What else you are involved in
- You will actively participate in the ongoing process of (re)designing our range of cloud services. All software for the services you work with has been developed by SURF and is open source.
- You will work extensively with Kubernetes, creating implementations and solving problems, and you will feed your findings back into the codebase to improve the overall quality of our CI/CD infrastructure as code. This includes associated monitoring, logging, and alerting.
- You will improve the security and reliability of our infrastructure, with a focus on IAM, secrets management and compliance. You will also contribute to the documentation of processes, systems and best practices to ensure knowledge sharing and maintain transparency within the team.
- You will work with suppliers and users to link state-of-the-art technologies to potential future research and educational needs.
- You will participate in developers sprint meetings.
The technology you will be working with
- You will develop and maintain Terraform modules, Ansible Playbooks and Helm Charts, with a dash of Bash and Python.
- You will design, implement and optimise CI/CD pipelines (GitLab) to deploy services on Kubernetes and public clouds.
- You will work with tools such as Prometheus, Grafana and ELK Stack.
- The SRC technology stack consists of: Terraform, Vault, Packer, Ansible, Docker Compose and Kubernetes. The clouds we support are on-premise OpenStack, AWS, Azure, Oracle and Google Cloud Platform. We are working on other hypervisors, job-based systems and clouds. SRC supports various Linux variants and MS Windows on virtual machines.
Your skills and experience
- You have a bachelor's or master's degree in a technical discipline.
- You are familiar with DevOps and Git-oriented approaches and are willing to help and guide others in applying these methodologies.
- You feel comfortable taking responsibility for the availability, performance and monitoring of services.
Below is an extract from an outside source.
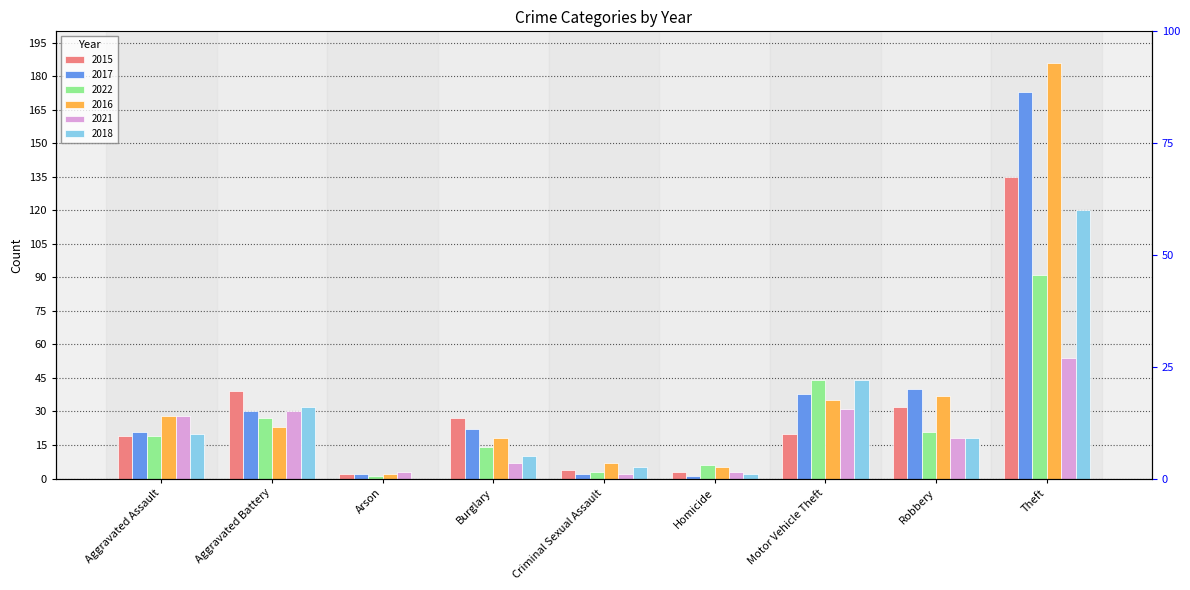

At how many categories does at least one series exceed 170?

1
- You are curious about emerging technologies; words such as Docker and Kubernetes are part of your “normal” toolbox, but you are also very familiar with the “basics” (also known as Linux skills).
- You have experience with a programming or scripting language, such as Python, and are familiar with configuration management tools and Infrastructure as Code (Ansible, Terraform, etc.).
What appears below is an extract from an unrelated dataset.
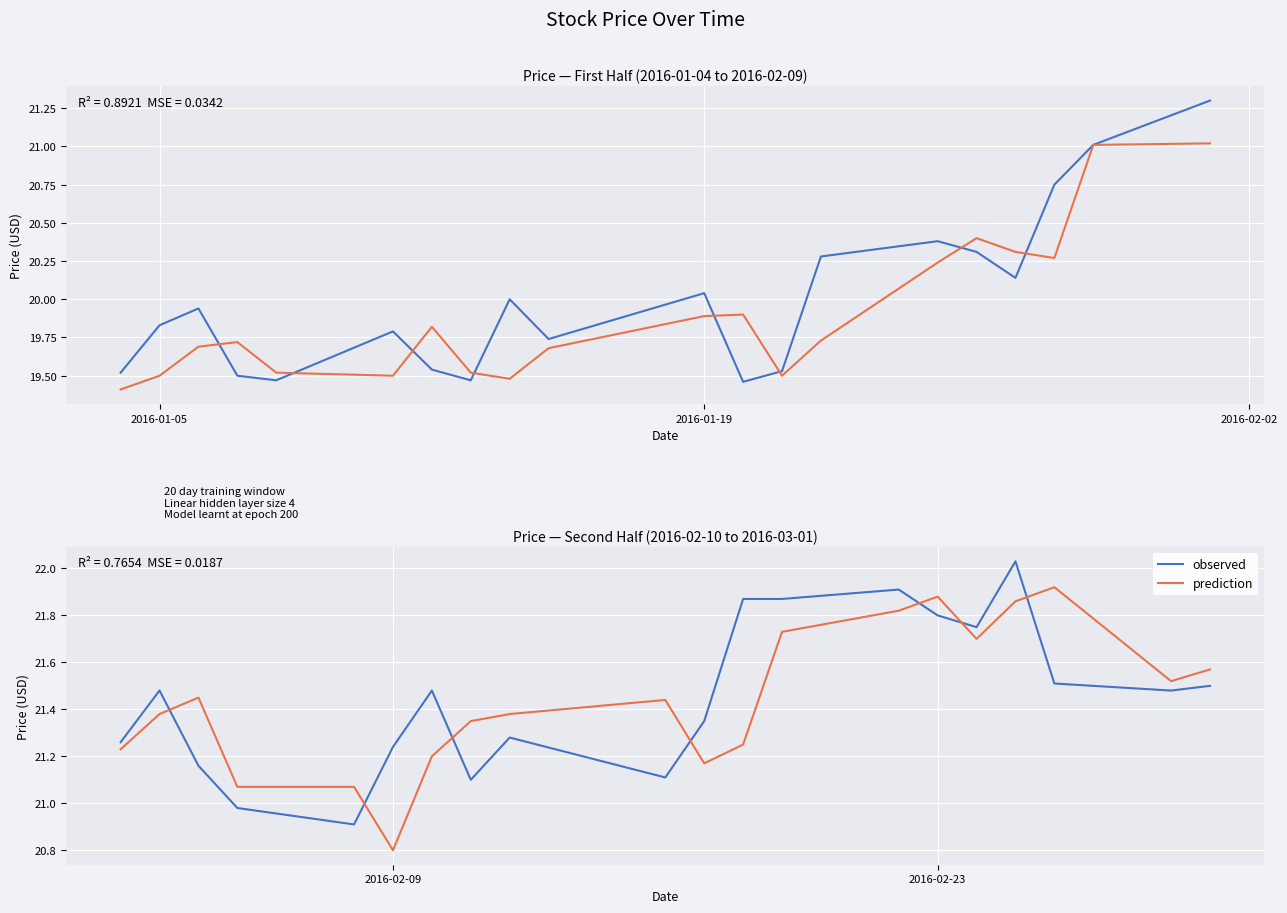

How many data points in observed are less than 21?

2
- You understand and appreciate the complexity of multi-layered IT environments and have a functional understanding of concepts and definitions such as: frontend, backend, databases, network topologies, identity management, security groups, firewalls, service meshes, service discovery, zero-trust, etc.
- You are service-oriented, solution-oriented and feel comfortable in a team where we share what we don't know, we ask for help and guidance, we don't hide mistakes and we work hard to make each other better and more productive.
- Previous experience with a cloud provider is strongly preferred, but where necessary we can supplement this later.
Prior to starting this job, a VOG must be presented.
SURF takes pleasure in doing its recruitment itself; acquisition is therefore not appreciated.